Sunday, December 8, 2019

The Frozen Puppy

Lex Anteinternet: The Eastern Shoshone consider cannabis: In one of the many posts that I start and never finish, I had in my draft posts a item that was from the Irish Times on Irish physicians lam...

The overall problem, however, is that distinguishing between hemp and marijuana isn't really completely possible overall, as the difference between the two is somewhat like the difference between wolves and wolfy dogs.  Is that a dog, or a wolf?  It's hard to tell

Which leads me to a science item, having nothing to do with hemp or marijuana, but oddly illustrating the point in a way.

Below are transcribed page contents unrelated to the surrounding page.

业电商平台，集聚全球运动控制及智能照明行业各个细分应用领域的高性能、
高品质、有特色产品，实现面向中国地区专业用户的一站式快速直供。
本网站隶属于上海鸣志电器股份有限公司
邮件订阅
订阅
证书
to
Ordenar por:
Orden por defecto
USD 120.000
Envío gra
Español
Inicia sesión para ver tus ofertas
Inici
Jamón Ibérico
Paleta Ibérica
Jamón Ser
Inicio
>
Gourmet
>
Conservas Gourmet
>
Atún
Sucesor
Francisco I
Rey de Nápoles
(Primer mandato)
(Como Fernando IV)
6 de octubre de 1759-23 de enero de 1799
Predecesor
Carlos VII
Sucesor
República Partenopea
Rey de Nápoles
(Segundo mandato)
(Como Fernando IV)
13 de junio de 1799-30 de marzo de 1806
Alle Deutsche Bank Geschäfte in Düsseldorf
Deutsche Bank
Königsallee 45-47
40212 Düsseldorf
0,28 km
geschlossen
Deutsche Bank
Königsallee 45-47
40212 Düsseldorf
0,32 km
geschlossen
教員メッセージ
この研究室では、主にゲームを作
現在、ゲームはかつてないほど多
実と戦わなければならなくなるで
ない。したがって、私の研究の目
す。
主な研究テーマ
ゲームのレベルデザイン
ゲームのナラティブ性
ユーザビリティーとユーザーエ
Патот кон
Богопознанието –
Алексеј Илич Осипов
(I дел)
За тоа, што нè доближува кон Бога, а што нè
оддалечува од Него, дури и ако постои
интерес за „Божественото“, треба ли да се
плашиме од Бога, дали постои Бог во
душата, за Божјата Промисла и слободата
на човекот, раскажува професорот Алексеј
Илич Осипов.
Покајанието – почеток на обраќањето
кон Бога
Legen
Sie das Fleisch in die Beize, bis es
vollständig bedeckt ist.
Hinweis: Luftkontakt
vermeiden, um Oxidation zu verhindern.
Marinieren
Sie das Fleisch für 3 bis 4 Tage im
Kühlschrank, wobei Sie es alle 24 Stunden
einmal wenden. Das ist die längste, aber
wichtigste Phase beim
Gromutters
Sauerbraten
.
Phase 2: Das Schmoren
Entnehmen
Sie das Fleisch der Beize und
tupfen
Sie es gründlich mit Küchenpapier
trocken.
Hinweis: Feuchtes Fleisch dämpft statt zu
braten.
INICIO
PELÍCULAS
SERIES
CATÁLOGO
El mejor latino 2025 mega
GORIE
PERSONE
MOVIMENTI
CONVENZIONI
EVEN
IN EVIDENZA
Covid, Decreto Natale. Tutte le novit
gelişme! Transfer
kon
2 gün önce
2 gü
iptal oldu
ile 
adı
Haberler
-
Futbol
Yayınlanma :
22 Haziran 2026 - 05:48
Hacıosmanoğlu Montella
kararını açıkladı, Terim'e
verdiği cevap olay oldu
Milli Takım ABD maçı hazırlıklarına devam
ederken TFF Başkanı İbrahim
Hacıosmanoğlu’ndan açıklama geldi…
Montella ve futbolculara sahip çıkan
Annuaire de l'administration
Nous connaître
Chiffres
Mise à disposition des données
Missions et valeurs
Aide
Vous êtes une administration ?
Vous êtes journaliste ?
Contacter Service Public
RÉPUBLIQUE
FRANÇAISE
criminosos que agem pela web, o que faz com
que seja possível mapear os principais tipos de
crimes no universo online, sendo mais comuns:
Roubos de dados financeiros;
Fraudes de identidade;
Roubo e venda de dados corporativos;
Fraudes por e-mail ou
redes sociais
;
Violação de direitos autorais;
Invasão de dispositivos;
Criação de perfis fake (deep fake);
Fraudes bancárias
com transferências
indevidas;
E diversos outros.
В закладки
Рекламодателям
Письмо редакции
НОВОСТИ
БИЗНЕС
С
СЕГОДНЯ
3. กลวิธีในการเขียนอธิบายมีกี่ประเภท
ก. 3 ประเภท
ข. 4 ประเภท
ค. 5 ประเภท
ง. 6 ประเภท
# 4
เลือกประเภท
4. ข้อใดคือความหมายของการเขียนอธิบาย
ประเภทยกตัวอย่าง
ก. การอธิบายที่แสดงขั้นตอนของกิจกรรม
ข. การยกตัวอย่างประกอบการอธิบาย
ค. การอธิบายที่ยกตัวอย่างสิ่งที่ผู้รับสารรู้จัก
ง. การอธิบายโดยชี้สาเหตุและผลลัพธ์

Scientists, last year, but only revealed within the last week or so, discovered an 18,000 year old puppy in a lump of frozen mud in Siberia.  It's very well preserved.  It's a male.

They've sequenced its genes and can't tell if its a wolf, or a dog.

That's not really that surprising, and this conundrum has happened before with really old canine remains. Early dogs were nearly wolves.  The first canines that hung out in human camps were wolves.  Shoot, for all we know the very first canine to be incorporated into a human society as a pet may have been a wolf puppy.

Now, that doesn't argue, as some folks will do, that humans should keep wolves as pets.  Wolves are a wild animal and even if acclimated to humans it doesn't make them a pet.  They're still wolves.  But the distance between the first dog and wolves isn't a very far distance.  At some point, that distance must have been nearly non existent.